Assignment - Each entry is to be reproduced verbatim, and images are to be omitted.
Supplied data section start
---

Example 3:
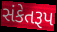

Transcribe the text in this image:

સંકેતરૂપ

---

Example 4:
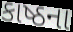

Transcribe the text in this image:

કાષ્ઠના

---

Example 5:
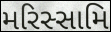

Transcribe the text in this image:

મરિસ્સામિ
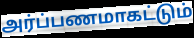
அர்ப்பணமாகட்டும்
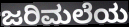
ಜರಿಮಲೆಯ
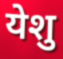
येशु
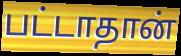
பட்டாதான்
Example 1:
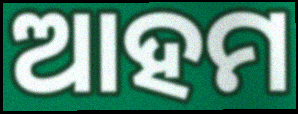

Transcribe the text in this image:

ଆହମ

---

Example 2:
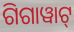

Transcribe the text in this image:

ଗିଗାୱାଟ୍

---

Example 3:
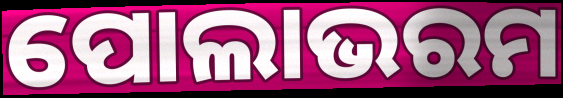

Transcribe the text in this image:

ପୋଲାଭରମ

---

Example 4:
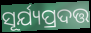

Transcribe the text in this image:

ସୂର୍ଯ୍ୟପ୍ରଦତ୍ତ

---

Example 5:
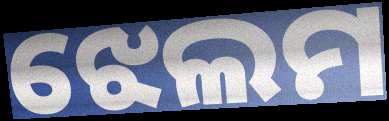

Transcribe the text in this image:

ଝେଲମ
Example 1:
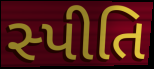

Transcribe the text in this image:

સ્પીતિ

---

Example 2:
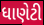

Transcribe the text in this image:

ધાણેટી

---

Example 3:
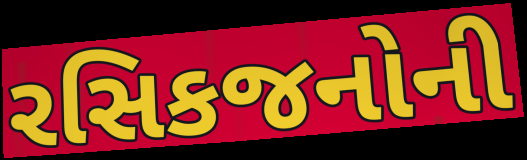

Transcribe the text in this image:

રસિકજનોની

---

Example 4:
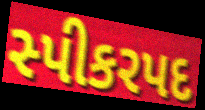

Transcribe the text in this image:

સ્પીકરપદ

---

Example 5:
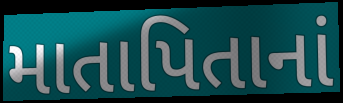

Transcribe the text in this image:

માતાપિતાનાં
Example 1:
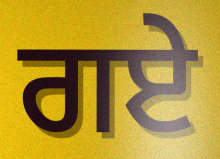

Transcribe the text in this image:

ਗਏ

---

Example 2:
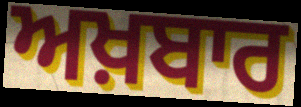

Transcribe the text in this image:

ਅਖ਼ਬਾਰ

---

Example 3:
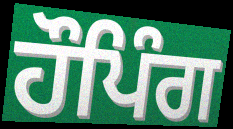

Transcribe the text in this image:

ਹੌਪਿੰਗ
Supplied data section end
Result -
---

Example 3:

Transcribe the text in this image:

સંકેતરૂપ

---

Example 4:

Transcribe the text in this image:

કાષ્ઠના

---

Example 5:

Transcribe the text in this image:

મરિસ્સામિ
அர்ப்பணமாகட்டும்
ಜರಿಮಲೆಯ
येशु
பட்டாதான்
Example 1:

Transcribe the text in this image:

ଆହମ

---

Example 2:

Transcribe the text in this image:

ଗିଗାୱାଟ୍

---

Example 3:

Transcribe the text in this image:

ପୋଲାଭରମ

---

Example 4:

Transcribe the text in this image:

ସୂର୍ଯ୍ୟପ୍ରଦତ୍ତ

---

Example 5:

Transcribe the text in this image:

ଝେଲମ
Example 1:

Transcribe the text in this image:

સ્પીતિ

---

Example 2:

Transcribe the text in this image:

ધાણેટી

---

Example 3:

Transcribe the text in this image:

રસિકજનોની

---

Example 4:

Transcribe the text in this image:

સ્પીકરપદ

---

Example 5:

Transcribe the text in this image:

માતાપિતાનાં
Example 1:

Transcribe the text in this image:

ਗਏ

---

Example 2:

Transcribe the text in this image:

ਅਖ਼ਬਾਰ

---

Example 3:

Transcribe the text in this image:

ਹੌਪਿੰਗ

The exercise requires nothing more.